> **REQUIRED ACTION**
Reproduce word for word, from the entries below, the line with "Pour déplacer des", the line with "Lors de la création", and every line between them, and nothing more.

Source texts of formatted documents
>>>
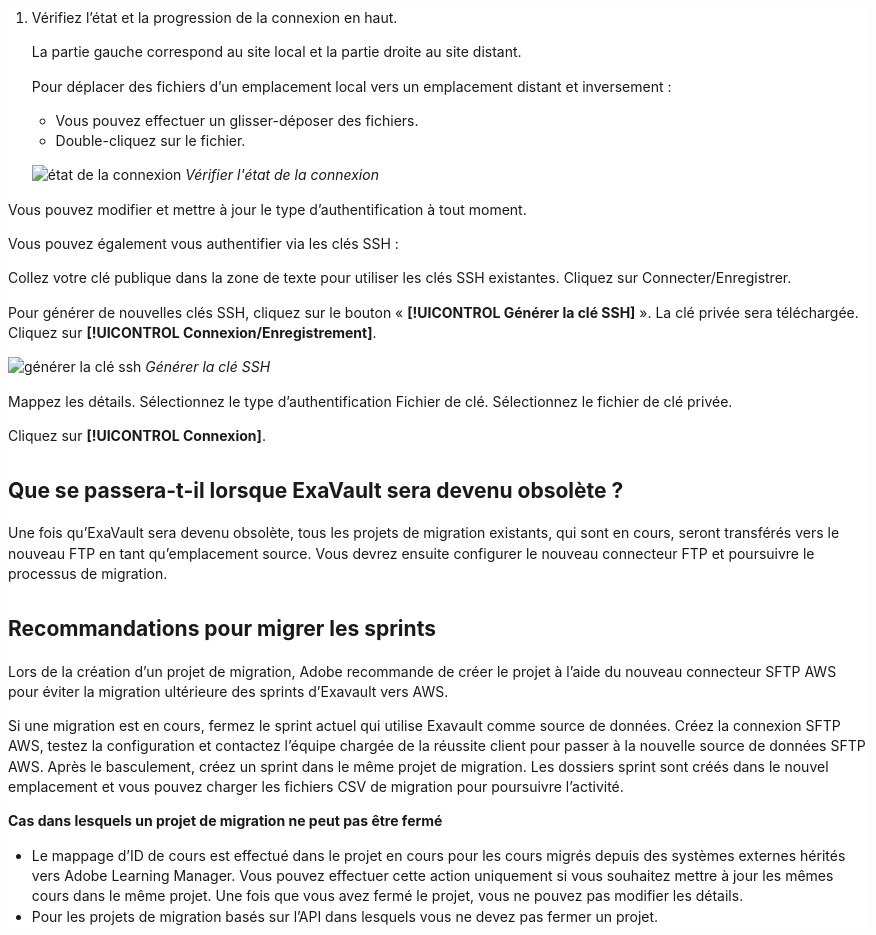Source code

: 1. Vérifiez l’état et la progression de la connexion en haut.

   La partie gauche correspond au site local et la partie droite au site distant.

   Pour déplacer des fichiers d’un emplacement local vers un emplacement distant et inversement :

   * Vous pouvez effectuer un glisser-déposer des fichiers.
   * Double-cliquez sur le fichier.

   ![état de la connexion](assets/connection-status-progress.png)
   *Vérifier l&#39;état de la connexion*

Vous pouvez modifier et mettre à jour le type d’authentification à tout moment.

Vous pouvez également vous authentifier via les clés SSH :

Collez votre clé publique dans la zone de texte pour utiliser les clés SSH existantes. Cliquez sur Connecter/Enregistrer.

Pour générer de nouvelles clés SSH, cliquez sur le bouton « **[!UICONTROL Générer la clé SSH]** ». La clé privée sera téléchargée. Cliquez sur **[!UICONTROL Connexion/Enregistrement]**.

![générer la clé ssh](assets/ssh-key.png)
*Générer la clé SSH*

Mappez les détails. Sélectionnez le type d’authentification Fichier de clé. Sélectionnez le fichier de clé privée.

Cliquez sur **[!UICONTROL Connexion]**.

## Que se passera-t-il lorsque ExaVault sera devenu obsolète ?

Une fois qu’ExaVault sera devenu obsolète, tous les projets de migration existants, qui sont en cours, seront transférés vers le nouveau FTP en tant qu’emplacement source. Vous devrez ensuite configurer le nouveau connecteur FTP et poursuivre le processus de migration.

## Recommandations pour migrer les sprints

Lors de la création d’un projet de migration, Adobe recommande de créer le projet à l’aide du nouveau connecteur SFTP AWS pour éviter la migration ultérieure des sprints d’Exavault vers AWS.

Si une migration est en cours, fermez le sprint actuel qui utilise Exavault comme source de données. Créez la connexion SFTP AWS, testez la configuration et contactez l’équipe chargée de la réussite client pour passer à la nouvelle source de données SFTP AWS. Après le basculement, créez un sprint dans le même projet de migration. Les dossiers sprint sont créés dans le nouvel emplacement et vous pouvez charger les fichiers CSV de migration pour poursuivre l’activité.

**Cas dans lesquels un projet de migration ne peut pas être fermé**

* Le mappage d’ID de cours est effectué dans le projet en cours pour les cours migrés depuis des systèmes externes hérités vers Adobe Learning Manager. Vous pouvez effectuer cette action uniquement si vous souhaitez mettre à jour les mêmes cours dans le même projet. Une fois que vous avez fermé le projet, vous ne pouvez pas modifier les détails.
* Pour les projets de migration basés sur l’API dans lesquels vous ne devez pas fermer un projet.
<<<
> **ANSWER TO THE EXERCISE**
   Pour déplacer des fichiers d’un emplacement local vers un emplacement distant et inversement :

   * Vous pouvez effectuer un glisser-déposer des fichiers.
   * Double-cliquez sur le fichier.

   ![état de la connexion](assets/connection-status-progress.png)
   *Vérifier l&#39;état de la connexion*

Vous pouvez modifier et mettre à jour le type d’authentification à tout moment.

Vous pouvez également vous authentifier via les clés SSH :

Collez votre clé publique dans la zone de texte pour utiliser les clés SSH existantes. Cliquez sur Connecter/Enregistrer.

Pour générer de nouvelles clés SSH, cliquez sur le bouton « **[!UICONTROL Générer la clé SSH]** ». La clé privée sera téléchargée. Cliquez sur **[!UICONTROL Connexion/Enregistrement]**.

![générer la clé ssh](assets/ssh-key.png)
*Générer la clé SSH*

Mappez les détails. Sélectionnez le type d’authentification Fichier de clé. Sélectionnez le fichier de clé privée.

Cliquez sur **[!UICONTROL Connexion]**.

## Que se passera-t-il lorsque ExaVault sera devenu obsolète ?

Une fois qu’ExaVault sera devenu obsolète, tous les projets de migration existants, qui sont en cours, seront transférés vers le nouveau FTP en tant qu’emplacement source. Vous devrez ensuite configurer le nouveau connecteur FTP et poursuivre le processus de migration.

## Recommandations pour migrer les sprints

Lors de la création d’un projet de migration, Adobe recommande de créer le projet à l’aide du nouveau connecteur SFTP AWS pour éviter la migration ultérieure des sprints d’Exavault vers AWS.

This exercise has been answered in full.